Questions to answer:
- A) Reproduce the passage about Muriel's life and travels word for word, in full.
- B) Format the records, from the first line through the line containing "nergens tot verplicht", as a Markdown table with the columns Row and Record line, leaving out any blank lines.

═════ Document passage ═════

Agnes Muriel (known as Muriel) was born at Wrangbrook on 20th October 1888, bore no children herself, but she had an enormous family. By letters and by visits she held together the Marr and Green families. In addition she was spiritual mother to the Scandinavian young people who had stayed with her before, during and after WWII and to a Singhalese. She was also an exceptional talent for making friends, and for keeping them until they died. From her autobiography, in which she wrote about her travels in a somewhat haphazard fashion, I had attempted to make a resume. Between 1908 and 1974 she made at least 29 excursions, beginning with the Rowntrees, to France and Switzerland, and ending with her death in 1984 on the Isle of Man at the age of 95. There were 10 trips to Switzerland, 4 to Denmark and Sweden, 6 to Austria, 2 to Belgium, 1 to France, 2 to Germany, 1 to the USA and Canada and, when she was 80, the last cruise of the Queen Elizabeth.
The full story is better told in her own way, but this study would be incomplete without a summary of her career.
When she was 17 she wanted to leave home and find a job abroad, as her cousins (Tom`s daughters) had done, so Ada asked Mrs Rowntree, neighbour at Folkton Manor when the Marrs were at Flotmanby, if she would provide a reference. Mrs Rowntree suggested that Muriel should go to them for a while helping with Esther, age 2. Muriel loved it, helping with everything, including a great bazaar to raise money for a new road to the railway station. The following year the Rowntrees went to Geneva, with a few days in Paris on the way, taking Muriel with them. In Geneva lived Mrs Rowntree`s sister, Alice, (who opted for Swiss Nationality and married Emile Vatter), who introduced Muriel to the aristocratic Derne family, who engaged her to look after their son Bobby, age 4. She remained there for about a year, moving to the mountains in summer. She met Bobby again in 1946, and seemed mildly surprised that he was no longer a small boy.

═════ Provided material ═════

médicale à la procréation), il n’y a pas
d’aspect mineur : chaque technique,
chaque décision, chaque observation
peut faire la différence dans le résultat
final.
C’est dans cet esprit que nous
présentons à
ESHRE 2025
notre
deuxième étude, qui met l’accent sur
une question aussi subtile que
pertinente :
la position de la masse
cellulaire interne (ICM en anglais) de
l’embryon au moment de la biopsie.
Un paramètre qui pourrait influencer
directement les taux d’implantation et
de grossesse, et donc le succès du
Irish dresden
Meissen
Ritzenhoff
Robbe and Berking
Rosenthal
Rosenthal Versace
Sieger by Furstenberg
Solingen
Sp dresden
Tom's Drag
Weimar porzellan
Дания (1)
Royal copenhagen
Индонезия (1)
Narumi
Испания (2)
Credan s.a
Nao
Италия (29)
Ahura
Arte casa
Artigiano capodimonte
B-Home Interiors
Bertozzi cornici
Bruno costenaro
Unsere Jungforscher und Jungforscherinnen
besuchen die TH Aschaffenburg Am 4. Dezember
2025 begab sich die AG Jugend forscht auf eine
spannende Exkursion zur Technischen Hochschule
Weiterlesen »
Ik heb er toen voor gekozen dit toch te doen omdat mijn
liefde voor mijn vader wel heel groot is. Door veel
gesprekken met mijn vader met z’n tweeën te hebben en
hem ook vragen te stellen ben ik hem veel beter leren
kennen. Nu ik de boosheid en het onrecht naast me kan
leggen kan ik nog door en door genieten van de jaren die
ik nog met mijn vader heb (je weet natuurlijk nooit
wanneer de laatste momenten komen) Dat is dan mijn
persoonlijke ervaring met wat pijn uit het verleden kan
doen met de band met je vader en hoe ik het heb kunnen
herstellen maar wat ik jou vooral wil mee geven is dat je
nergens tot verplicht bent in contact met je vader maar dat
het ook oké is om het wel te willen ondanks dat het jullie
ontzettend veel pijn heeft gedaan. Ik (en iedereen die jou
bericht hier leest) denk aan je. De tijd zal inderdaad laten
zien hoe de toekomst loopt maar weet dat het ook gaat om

═════

Solutions:
- A)
Agnes Muriel (known as Muriel) was born at Wrangbrook on 20th October 1888, bore no children herself, but she had an enormous family. By letters and by visits she held together the Marr and Green families. In addition she was spiritual mother to the Scandinavian young people who had stayed with her before, during and after WWII and to a Singhalese. She was also an exceptional talent for making friends, and for keeping them until they died. From her autobiography, in which she wrote about her travels in a somewhat haphazard fashion, I had attempted to make a resume. Between 1908 and 1974 she made at least 29 excursions, beginning with the Rowntrees, to France and Switzerland, and ending with her death in 1984 on the Isle of Man at the age of 95. There were 10 trips to Switzerland, 4 to Denmark and Sweden, 6 to Austria, 2 to Belgium, 1 to France, 2 to Germany, 1 to the USA and Canada and, when she was 80, the last cruise of the Queen Elizabeth.
The full story is better told in her own way, but this study would be incomplete without a summary of her career.
When she was 17 she wanted to leave home and find a job abroad, as her cousins (Tom`s daughters) had done, so Ada asked Mrs Rowntree, neighbour at Folkton Manor when the Marrs were at Flotmanby, if she would provide a reference. Mrs Rowntree suggested that Muriel should go to them for a while helping with Esther, age 2. Muriel loved it, helping with everything, including a great bazaar to raise money for a new road to the railway station. The following year the Rowntrees went to Geneva, with a few days in Paris on the way, taking Muriel with them. In Geneva lived Mrs Rowntree`s sister, Alice, (who opted for Swiss Nationality and married Emile Vatter), who introduced Muriel to the aristocratic Derne family, who engaged her to look after their son Bobby, age 4. She remained there for about a year, moving to the mountains in summer. She met Bobby again in 1946, and seemed mildly surprised that he was no longer a small boy.

- B)
| Row | Record line |
|---|---|
| 1 | médicale à la procréation), il n’y a pas |
| 2 | d’aspect mineur : chaque technique, |
| 3 | chaque décision, chaque observation |
| 4 | peut faire la différence dans le résultat |
| 5 | final. |
| 6 | C’est dans cet esprit que nous |
| 7 | présentons à |
| 8 | ESHRE 2025 |
| 9 | notre |
| 10 | deuxième étude, qui met l’accent sur |
| 11 | une question aussi subtile que |
| 12 | pertinente : |
| 13 | la position de la masse |
| 14 | cellulaire interne (ICM en anglais) de |
| 15 | l’embryon au moment de la biopsie. |
| 16 | Un paramètre qui pourrait influencer |
| 17 | directement les taux d’implantation et |
| 18 | de grossesse, et donc le succès du |
| 19 | Irish dresden |
| 20 | Meissen |
| 21 | Ritzenhoff |
| 22 | Robbe and Berking |
| 23 | Rosenthal |
| 24 | Rosenthal Versace |
| 25 | Sieger by Furstenberg |
| 26 | Solingen |
| 27 | Sp dresden |
| 28 | Tom's Drag |
| 29 | Weimar porzellan |
| 30 | Дания (1) |
| 31 | Royal copenhagen |
| 32 | Индонезия (1) |
| 33 | Narumi |
| 34 | Испания (2) |
| 35 | Credan s.a |
| 36 | Nao |
| 37 | Италия (29) |
| 38 | Ahura |
| 39 | Arte casa |
| 40 | Artigiano capodimonte |
| 41 | B-Home Interiors |
| 42 | Bertozzi cornici |
| 43 | Bruno costenaro |
| 44 | Unsere Jungforscher und Jungforscherinnen |
| 45 | besuchen die TH Aschaffenburg Am 4. Dezember |
| 46 | 2025 begab sich die AG Jugend forscht auf eine |
| 47 | spannende Exkursion zur Technischen Hochschule |
| 48 | Weiterlesen » |
| 49 | Ik heb er toen voor gekozen dit toch te doen omdat mijn |
| 50 | liefde voor mijn vader wel heel groot is. Door veel |
| 51 | gesprekken met mijn vader met z’n tweeën te hebben en |
| 52 | hem ook vragen te stellen ben ik hem veel beter leren |
| 53 | kennen. Nu ik de boosheid en het onrecht naast me kan |
| 54 | leggen kan ik nog door en door genieten van de jaren die |
| 55 | ik nog met mijn vader heb (je weet natuurlijk nooit |
| 56 | wanneer de laatste momenten komen) Dat is dan mijn |
| 57 | persoonlijke ervaring met wat pijn uit het verleden kan |
| 58 | doen met de band met je vader en hoe ik het heb kunnen |
| 59 | herstellen maar wat ik jou vooral wil mee geven is dat je |
| 60 | nergens tot verplicht bent in contact met je vader maar dat |